[Aim of the exercise]:
Display every line of the items below that contains the string "post". Case counts.

[Extracted records]:
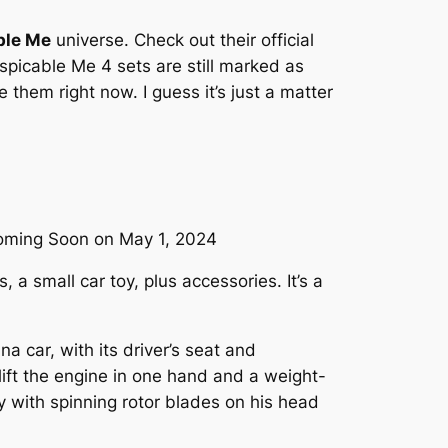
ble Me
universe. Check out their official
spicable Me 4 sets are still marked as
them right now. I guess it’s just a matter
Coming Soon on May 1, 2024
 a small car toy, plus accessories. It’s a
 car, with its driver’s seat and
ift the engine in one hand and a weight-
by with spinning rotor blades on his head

--

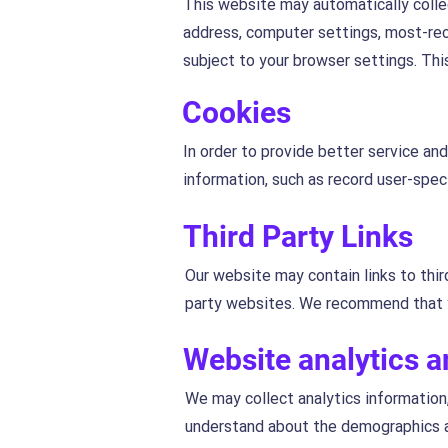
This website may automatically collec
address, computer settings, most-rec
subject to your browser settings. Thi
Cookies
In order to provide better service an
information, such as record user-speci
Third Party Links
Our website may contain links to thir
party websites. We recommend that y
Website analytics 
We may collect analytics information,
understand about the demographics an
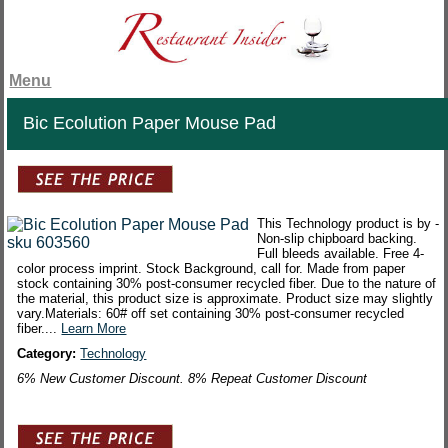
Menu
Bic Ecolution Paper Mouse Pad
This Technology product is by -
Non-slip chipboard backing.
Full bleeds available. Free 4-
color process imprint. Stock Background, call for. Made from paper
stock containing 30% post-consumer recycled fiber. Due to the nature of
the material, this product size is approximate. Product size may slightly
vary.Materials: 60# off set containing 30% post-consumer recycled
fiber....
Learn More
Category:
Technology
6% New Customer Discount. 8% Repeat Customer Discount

[Response area]:
stock containing 30% post-consumer recycled fiber. Due to the nature of
vary.Materials: 60# off set containing 30% post-consumer recycled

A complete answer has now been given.